As has often been urged in the Spectator, the motor is also a potent agent, and rapidly becomes more effica- cious in opening up beautiful districts to possible residents.
Before the days of macadamised roads no house or site was "out of the way," because all were equally "out of the way." You may find the Tudor mansions of persons of consequence standing in the midst of the farms and fields of high Suffolk, and left practically derelict, because roads and railways did not approach them. Now these ancient houses are accessible, and what were only agricultural farms have risen into the rank of "residential" properties.

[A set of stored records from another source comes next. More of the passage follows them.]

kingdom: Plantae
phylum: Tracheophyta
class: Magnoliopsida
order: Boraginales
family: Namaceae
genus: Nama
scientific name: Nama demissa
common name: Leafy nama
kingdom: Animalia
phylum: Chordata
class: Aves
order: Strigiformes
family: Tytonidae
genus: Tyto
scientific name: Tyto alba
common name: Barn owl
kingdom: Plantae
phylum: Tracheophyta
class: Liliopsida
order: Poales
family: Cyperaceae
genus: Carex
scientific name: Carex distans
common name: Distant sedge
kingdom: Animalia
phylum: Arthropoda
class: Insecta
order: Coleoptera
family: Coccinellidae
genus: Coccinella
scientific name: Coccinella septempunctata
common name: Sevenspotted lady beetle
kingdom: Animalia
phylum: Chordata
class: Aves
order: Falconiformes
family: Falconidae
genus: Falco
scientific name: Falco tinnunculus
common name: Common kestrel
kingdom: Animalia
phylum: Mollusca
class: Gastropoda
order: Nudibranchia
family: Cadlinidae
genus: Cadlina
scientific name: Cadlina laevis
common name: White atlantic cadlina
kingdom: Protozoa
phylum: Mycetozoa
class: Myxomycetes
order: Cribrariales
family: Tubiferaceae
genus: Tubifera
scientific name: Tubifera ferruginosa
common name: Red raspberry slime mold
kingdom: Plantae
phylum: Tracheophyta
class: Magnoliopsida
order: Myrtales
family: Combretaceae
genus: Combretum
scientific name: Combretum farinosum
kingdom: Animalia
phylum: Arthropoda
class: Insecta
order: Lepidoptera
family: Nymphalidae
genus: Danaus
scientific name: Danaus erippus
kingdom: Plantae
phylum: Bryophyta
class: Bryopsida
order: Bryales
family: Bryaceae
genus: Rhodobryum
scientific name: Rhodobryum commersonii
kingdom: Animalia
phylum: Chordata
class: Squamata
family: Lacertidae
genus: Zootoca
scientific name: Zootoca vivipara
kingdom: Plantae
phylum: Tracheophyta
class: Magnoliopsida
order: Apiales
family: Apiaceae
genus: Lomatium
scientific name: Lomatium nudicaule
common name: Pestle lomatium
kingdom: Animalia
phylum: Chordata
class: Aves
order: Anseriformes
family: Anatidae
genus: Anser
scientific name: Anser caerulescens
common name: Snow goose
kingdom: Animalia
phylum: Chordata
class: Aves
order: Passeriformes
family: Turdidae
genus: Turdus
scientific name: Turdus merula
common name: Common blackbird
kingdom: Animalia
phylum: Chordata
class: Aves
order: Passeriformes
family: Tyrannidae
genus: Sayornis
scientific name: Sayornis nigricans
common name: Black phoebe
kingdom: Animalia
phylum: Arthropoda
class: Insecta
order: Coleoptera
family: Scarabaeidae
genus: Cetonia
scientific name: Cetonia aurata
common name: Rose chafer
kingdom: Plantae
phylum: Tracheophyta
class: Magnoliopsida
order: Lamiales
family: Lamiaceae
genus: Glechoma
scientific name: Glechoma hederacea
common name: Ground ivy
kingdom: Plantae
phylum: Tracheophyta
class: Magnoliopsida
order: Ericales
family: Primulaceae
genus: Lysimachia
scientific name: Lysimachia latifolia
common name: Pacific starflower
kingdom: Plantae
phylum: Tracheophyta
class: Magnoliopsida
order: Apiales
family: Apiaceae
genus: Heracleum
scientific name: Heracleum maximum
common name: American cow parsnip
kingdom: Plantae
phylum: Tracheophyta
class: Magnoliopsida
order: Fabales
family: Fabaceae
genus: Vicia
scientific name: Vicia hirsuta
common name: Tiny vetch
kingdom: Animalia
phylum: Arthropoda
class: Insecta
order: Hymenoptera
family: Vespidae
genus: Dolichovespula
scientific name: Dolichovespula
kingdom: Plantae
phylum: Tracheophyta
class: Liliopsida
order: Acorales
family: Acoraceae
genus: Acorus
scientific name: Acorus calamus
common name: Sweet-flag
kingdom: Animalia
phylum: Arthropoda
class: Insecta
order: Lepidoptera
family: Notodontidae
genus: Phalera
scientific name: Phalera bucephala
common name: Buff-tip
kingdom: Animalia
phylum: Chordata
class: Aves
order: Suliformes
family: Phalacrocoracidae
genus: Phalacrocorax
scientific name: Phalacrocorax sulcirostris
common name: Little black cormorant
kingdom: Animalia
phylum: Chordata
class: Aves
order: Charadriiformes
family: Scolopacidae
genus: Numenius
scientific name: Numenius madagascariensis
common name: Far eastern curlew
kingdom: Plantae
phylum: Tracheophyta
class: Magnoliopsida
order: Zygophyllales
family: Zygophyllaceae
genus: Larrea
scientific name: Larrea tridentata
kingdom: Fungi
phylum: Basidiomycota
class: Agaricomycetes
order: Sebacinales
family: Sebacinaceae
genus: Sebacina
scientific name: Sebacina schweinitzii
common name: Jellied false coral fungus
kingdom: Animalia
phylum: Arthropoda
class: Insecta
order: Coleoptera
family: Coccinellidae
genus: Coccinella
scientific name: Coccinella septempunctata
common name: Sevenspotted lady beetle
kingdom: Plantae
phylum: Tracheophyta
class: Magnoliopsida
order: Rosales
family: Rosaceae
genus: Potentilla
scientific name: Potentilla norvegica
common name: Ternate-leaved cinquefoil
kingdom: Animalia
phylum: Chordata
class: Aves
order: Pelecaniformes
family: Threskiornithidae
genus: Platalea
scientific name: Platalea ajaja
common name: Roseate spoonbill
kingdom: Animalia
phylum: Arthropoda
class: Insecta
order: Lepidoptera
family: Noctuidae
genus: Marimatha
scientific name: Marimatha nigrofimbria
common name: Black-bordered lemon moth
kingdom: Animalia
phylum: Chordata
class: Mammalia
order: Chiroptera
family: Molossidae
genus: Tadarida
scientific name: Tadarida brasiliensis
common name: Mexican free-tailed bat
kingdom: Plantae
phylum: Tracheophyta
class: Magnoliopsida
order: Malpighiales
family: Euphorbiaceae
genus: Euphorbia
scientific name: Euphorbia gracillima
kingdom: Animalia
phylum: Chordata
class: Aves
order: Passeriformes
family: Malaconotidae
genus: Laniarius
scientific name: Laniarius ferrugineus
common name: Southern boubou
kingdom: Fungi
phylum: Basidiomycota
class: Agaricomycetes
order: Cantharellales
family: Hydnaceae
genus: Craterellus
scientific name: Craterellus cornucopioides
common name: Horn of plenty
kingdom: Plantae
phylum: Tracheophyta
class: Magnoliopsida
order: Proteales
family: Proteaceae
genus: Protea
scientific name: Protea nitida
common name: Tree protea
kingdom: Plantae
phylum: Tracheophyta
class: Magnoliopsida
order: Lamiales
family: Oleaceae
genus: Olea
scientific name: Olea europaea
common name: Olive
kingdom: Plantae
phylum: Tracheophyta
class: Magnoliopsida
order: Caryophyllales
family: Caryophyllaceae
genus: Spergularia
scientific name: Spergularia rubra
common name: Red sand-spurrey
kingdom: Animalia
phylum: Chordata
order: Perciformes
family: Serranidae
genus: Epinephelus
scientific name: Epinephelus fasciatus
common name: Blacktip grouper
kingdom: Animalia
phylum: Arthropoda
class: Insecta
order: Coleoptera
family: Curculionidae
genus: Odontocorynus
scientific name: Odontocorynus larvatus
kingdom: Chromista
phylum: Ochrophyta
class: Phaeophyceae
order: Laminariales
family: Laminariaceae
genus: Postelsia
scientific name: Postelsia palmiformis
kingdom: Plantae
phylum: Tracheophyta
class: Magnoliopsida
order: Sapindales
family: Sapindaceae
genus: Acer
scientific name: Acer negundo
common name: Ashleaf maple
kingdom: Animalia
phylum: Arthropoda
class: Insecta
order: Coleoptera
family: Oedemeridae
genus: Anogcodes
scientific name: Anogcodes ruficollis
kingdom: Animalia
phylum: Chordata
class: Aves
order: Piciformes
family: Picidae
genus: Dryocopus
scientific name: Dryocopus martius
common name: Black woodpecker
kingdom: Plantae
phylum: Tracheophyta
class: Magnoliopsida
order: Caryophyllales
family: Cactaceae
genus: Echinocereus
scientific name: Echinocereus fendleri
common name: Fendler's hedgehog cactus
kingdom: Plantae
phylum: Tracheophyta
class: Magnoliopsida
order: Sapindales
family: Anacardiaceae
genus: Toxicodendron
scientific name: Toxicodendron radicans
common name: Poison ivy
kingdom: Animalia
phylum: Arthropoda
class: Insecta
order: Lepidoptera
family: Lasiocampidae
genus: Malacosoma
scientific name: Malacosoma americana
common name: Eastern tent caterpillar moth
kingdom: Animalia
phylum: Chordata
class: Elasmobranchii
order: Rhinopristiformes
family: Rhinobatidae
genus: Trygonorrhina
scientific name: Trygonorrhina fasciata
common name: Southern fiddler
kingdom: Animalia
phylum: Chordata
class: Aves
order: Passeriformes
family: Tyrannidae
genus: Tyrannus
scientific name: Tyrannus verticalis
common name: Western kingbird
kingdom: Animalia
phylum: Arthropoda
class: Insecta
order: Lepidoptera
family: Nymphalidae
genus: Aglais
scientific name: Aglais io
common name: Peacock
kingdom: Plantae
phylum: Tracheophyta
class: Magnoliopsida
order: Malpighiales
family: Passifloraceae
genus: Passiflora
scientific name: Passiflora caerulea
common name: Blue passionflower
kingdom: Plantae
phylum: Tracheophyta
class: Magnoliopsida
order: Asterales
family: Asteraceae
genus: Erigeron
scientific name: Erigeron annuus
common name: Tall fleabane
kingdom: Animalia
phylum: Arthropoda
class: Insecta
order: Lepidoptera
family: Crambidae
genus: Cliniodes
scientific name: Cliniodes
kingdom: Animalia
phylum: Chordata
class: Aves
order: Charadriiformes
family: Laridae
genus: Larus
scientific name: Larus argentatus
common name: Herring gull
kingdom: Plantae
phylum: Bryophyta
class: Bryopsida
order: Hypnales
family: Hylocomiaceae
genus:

Little has been said here as to the chances of mineral wealth below the surface. Such chances are, as a rule, dis- counted in the present prices of land. But the returns under the head of " Mining " for the United Kingdom show how various and important are the sources of wealth, not only in coal and iron, even in the less-known areas, such as the Cumberland coal and iron field, but also in quarries of sand- stone, limestone, granite, marble, and slate, in mines of lead and other metals, and in such valuable " minerals " as the china clay of Devonshire or the vast deposits of brick-earth south of Peterborough.